I UPSET a colleague last week when I observed that, photogenic as it undoubtedly was, roller derby should not have featured in this newspaper's sports pages.
I upset him more when I offered the opinion that roller derby is at best a crude amusement.
After the initial anger had subsided he invited me to define sport.
That's tricky. I can tell you what I consider to be important sports: football (the real one with the round ball), cricket, the rugby codes, tennis and athletics, but then I am happy to acknowledge that in sport, as in many aspects of life, I am a boring traditionalist.
You will notice that these sports combine finely honed skills, finesse, strategy and guile and to excel at them requires a high degree of strength and fitness. I accept without debate that there are many more activities that deserve to be respected as sports, but which don't hold much interest for me.

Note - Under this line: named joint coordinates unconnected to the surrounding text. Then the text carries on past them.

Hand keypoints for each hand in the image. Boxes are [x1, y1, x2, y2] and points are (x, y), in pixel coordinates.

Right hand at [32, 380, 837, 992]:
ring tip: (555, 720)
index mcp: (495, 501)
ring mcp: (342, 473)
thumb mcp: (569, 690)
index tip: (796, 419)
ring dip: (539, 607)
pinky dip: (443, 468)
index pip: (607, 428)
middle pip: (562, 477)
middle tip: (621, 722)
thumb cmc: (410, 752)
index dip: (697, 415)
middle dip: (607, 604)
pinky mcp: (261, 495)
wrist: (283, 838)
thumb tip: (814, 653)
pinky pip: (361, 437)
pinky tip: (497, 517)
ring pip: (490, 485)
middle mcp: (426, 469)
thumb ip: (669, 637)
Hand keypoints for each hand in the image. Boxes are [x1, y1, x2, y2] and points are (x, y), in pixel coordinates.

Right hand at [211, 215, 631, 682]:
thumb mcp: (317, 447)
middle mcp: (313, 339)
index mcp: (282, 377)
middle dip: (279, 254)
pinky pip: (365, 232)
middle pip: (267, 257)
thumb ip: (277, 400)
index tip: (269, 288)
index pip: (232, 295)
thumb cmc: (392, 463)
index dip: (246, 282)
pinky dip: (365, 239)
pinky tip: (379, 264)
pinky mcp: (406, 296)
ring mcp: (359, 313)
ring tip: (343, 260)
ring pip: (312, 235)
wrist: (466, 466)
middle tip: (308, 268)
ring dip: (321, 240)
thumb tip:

Reluctantly I'll admit that basketball counts, although I'll argue long and hard that it is a game invented so those who are freakishly tall and ungainly have something to do during PE.
But I digress. Let's return to the subject of roller derby which my enthusiastic colleague describes as the fastest growing sport in the world. Yeah, right.
As far as I can tell it involves a number of well-built young women in various stages of undress, roller skating with malicious intent. I have no doubt that there is an element of sweaty physicality involved and there might be some tactics employed. But, basically, it looks like an excuse for violence and brutality with a dubious element of perversion thrown in for salacious pleasure.
I concede this spectacle drew a crowd. It's natural that some people were curious and I wouldn't be at all surprised if some strange men went along to ogle the scantily attired participants in the hope that various bouncy bits might fall free of their inadequate harnesses.
In the end I think that there is one guiding principle to clinch the argument. If it involves wearing fishnet stockings then, however sporty the players might appear, they are not taking part in a sport.